FURTHER TERMS: For a period of three years, Buyer will not contact Seller's employees, customers, landlords or suppliers, or otherwise observe the Business, without Seller's consent, nor shall Buyer directly or indirectly solicit for employment any employees of Seller. Seller and Seller's successors are specifically intended to be beneficiaries of the duties and obligations of this Agreement and may prosecute any action at law or in equity necessary to enforce its terms and conditions as though a party hereto. This Agreement can only be modified in writing, signed by both Buyer and Seller or Seller’s broker. Waiver of any breach of this Agreement shall not be a waiver of any subsequent breach. This Agreement supersedes all prior understandings or agreements between the parties with respect to its subject matter. This Agreement shall be construed under and governed by the laws of the State of California. The venue for any action instituted to enforce any terms of the Agreement shall be in the county in which the Business is located.
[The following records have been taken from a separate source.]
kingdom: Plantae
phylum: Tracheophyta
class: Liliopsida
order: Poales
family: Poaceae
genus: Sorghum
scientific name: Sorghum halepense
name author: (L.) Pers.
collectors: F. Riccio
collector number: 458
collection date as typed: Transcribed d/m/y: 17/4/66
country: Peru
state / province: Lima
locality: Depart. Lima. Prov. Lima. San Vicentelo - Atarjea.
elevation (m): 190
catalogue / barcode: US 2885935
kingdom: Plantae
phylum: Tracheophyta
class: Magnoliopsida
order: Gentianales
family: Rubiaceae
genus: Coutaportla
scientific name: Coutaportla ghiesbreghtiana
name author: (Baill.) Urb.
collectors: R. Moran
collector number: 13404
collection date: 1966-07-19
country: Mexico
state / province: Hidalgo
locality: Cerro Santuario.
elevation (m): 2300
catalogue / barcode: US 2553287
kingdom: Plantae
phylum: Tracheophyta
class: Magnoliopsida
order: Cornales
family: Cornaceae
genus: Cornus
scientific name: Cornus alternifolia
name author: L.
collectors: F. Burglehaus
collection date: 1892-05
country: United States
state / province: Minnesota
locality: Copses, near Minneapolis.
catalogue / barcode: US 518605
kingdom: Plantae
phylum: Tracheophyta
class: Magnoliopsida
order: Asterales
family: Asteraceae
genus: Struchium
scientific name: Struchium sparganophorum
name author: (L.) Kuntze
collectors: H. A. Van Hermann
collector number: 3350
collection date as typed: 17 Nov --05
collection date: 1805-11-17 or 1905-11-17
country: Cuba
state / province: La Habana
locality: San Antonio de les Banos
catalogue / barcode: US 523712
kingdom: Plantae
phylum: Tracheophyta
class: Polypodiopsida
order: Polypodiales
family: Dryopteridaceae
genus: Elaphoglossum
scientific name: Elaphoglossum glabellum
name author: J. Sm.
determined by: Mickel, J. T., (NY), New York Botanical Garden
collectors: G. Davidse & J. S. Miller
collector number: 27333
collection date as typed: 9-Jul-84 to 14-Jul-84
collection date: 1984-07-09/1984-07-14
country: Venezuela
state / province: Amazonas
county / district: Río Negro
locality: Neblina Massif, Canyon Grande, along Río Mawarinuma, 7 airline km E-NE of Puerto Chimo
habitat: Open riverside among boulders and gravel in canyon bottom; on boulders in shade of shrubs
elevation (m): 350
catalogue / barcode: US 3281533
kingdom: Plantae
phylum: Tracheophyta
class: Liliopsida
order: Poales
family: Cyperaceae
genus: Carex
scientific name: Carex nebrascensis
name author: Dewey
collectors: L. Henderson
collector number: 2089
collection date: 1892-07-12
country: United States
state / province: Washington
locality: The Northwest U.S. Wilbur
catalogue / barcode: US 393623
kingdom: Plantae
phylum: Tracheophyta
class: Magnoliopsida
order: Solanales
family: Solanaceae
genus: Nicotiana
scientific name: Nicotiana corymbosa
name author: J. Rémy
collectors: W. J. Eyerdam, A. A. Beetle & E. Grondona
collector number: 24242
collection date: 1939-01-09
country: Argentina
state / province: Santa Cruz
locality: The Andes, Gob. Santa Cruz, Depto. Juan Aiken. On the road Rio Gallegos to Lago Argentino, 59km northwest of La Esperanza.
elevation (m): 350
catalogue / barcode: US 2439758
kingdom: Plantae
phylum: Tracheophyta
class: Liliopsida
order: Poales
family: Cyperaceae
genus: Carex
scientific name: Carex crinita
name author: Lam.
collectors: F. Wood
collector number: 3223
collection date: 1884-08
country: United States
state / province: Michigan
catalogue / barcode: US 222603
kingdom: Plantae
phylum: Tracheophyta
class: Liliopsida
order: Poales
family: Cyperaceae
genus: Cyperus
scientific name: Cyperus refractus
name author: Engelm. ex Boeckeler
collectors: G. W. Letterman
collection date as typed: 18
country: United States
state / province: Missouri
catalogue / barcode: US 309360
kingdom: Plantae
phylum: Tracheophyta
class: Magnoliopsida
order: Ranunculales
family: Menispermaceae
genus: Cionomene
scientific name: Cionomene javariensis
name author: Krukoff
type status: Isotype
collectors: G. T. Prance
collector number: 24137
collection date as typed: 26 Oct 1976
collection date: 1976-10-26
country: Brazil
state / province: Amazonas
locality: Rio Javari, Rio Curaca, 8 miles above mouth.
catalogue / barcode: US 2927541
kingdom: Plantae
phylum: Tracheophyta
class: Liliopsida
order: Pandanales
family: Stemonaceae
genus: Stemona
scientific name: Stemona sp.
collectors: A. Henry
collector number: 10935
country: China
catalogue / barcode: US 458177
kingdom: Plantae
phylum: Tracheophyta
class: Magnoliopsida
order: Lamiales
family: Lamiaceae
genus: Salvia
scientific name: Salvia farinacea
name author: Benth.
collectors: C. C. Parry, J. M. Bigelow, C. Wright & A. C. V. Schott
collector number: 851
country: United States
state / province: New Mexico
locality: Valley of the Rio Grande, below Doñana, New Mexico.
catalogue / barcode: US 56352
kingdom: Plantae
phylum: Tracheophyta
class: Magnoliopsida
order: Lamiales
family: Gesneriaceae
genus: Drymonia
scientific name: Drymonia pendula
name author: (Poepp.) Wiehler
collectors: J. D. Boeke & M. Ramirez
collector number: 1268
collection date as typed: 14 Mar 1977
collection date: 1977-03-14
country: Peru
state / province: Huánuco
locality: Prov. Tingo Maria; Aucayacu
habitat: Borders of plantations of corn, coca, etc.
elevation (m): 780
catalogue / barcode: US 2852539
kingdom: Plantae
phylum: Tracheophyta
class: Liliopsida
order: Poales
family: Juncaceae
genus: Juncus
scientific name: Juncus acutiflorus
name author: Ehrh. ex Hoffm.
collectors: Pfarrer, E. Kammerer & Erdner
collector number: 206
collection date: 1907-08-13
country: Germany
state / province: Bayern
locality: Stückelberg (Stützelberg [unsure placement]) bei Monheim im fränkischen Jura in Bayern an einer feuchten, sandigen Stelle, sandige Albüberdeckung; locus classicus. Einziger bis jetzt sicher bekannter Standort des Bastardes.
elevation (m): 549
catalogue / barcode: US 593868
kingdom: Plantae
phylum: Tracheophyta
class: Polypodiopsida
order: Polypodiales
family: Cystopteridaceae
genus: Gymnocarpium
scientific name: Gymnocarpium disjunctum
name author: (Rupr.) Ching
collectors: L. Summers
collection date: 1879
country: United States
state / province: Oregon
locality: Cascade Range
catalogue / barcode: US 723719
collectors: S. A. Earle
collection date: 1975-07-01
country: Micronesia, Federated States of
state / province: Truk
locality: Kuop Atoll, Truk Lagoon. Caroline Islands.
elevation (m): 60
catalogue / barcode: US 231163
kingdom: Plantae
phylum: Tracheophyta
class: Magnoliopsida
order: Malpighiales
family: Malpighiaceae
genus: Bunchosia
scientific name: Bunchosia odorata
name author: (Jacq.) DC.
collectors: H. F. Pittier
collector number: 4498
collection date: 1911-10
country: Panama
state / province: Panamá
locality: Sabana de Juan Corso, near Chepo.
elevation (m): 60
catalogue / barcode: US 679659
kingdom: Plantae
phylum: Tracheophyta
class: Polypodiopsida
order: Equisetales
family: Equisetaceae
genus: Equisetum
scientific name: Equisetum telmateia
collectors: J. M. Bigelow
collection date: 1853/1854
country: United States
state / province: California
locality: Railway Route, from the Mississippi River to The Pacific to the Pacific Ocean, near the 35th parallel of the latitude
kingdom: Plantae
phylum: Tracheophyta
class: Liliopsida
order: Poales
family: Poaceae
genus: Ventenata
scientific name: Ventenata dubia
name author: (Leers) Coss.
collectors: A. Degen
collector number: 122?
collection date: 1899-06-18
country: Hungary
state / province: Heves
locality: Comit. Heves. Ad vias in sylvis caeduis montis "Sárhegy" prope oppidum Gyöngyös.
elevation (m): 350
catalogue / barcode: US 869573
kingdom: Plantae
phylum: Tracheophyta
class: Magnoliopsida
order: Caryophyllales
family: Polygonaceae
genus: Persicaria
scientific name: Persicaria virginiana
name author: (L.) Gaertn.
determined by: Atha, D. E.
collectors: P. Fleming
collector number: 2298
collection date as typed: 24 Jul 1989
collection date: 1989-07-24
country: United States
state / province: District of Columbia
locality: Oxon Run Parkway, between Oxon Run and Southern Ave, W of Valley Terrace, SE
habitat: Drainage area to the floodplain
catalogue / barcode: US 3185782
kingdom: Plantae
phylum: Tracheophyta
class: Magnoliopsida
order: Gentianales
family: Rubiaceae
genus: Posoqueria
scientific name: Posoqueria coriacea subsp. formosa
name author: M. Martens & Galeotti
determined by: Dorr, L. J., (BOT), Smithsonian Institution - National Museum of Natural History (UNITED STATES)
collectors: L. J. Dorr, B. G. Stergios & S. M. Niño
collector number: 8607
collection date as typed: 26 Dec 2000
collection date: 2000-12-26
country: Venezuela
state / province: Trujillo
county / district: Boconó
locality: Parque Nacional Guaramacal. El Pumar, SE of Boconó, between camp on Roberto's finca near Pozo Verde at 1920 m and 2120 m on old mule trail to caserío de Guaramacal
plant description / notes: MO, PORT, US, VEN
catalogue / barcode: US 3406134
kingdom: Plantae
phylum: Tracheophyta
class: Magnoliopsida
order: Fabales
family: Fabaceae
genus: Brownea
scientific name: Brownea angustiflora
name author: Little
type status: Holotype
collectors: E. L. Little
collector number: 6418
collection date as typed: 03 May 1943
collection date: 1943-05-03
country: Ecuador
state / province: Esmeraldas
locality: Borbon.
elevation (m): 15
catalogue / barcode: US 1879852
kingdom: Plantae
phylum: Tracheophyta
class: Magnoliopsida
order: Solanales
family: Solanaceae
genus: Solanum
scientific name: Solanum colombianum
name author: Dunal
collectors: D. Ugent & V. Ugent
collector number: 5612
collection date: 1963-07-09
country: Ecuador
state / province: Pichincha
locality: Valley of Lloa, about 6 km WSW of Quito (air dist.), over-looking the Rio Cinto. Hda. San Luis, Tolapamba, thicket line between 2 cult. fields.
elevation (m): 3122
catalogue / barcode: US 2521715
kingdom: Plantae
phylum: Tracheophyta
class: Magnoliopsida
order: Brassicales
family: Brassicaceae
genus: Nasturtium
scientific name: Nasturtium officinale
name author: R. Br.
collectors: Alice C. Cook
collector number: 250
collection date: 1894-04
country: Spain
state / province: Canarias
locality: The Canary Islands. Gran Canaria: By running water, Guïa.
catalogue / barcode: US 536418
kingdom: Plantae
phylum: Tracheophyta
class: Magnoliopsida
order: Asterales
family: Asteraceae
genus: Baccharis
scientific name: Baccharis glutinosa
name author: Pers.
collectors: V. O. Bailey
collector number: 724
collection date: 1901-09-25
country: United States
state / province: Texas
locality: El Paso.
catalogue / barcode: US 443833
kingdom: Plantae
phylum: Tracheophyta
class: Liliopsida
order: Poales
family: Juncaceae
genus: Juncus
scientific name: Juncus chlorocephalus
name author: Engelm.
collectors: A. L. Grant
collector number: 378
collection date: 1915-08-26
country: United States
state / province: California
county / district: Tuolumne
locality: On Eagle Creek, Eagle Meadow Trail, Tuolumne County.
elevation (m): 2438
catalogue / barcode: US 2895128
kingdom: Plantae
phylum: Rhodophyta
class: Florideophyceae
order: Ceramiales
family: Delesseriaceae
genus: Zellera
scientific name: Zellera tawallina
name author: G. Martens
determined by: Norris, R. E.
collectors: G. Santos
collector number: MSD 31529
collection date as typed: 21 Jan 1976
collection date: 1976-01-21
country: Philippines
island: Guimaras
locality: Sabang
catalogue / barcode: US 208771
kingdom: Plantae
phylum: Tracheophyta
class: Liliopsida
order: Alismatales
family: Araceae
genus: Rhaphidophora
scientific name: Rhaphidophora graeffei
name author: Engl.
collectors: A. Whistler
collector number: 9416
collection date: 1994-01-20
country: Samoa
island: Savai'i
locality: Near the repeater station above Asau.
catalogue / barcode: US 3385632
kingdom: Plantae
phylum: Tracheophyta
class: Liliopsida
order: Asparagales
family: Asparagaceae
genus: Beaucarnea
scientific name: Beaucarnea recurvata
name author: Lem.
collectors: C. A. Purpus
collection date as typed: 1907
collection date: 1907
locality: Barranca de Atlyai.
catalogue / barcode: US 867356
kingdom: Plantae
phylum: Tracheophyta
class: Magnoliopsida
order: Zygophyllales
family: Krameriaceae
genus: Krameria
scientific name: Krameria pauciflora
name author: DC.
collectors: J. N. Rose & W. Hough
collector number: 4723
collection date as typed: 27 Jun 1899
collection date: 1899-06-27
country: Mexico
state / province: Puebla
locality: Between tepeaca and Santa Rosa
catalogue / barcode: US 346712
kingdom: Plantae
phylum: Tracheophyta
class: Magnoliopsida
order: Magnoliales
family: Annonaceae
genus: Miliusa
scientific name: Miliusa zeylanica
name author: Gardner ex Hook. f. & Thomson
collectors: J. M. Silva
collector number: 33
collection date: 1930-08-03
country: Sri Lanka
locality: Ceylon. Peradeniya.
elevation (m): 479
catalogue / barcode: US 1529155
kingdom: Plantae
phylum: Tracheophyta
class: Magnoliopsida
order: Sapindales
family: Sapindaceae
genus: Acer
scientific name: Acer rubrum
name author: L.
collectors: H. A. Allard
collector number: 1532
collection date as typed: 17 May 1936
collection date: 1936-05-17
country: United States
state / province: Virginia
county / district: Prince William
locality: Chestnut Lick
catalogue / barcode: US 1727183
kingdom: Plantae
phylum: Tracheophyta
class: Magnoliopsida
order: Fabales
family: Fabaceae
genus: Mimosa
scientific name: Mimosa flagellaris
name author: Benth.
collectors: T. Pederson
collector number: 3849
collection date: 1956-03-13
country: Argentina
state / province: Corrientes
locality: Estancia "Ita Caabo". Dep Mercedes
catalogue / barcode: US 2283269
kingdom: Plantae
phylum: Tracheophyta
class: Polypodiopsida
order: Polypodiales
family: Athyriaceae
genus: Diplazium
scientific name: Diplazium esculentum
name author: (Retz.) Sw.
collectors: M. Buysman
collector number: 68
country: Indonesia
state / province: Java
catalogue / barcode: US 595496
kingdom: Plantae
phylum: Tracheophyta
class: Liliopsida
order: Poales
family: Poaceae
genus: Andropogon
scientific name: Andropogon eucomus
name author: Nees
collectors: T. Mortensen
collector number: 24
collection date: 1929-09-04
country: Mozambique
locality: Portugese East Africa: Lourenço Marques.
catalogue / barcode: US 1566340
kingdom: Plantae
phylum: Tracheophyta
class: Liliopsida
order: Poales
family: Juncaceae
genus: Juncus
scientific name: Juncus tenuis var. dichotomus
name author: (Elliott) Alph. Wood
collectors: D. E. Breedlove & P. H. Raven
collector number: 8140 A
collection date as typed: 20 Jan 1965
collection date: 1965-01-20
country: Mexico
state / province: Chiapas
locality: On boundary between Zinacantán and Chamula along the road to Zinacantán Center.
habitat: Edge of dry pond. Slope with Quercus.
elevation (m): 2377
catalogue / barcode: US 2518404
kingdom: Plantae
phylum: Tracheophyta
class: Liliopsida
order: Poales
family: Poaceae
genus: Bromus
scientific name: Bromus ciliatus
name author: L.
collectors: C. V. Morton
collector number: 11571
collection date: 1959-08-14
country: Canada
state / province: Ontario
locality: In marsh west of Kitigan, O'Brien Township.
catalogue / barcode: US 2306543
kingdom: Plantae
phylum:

Buyer acknowledges that it would be extremely difficult to measure the amount of damages to Seller arising from a breach or threatened breach of any provision of this Agreement, and that money damages would be an inadequate remedy. Seller shall be entitled to temporary and permanent injunctive relief to restrain the Buyer from any such breach or threatened breach. This Agreement may be signed in counterparts and faxed and electronic signatures may be considered as originals. If Buyer is a corporation, partnership or other such entity, the undersigned executes this Agreement on behalf of Buyer and warrants that he or she is duly authorized to do so. In the event of any litigation to enforce this Agreement, the prevailing party shall be entitled to recover all costs and expenses incurred, including reasonable attorneys' fees and court costs, in addition to such other relief as may be awarded. Buyer acknowledges receipt of a fully completed copy of this Agreement.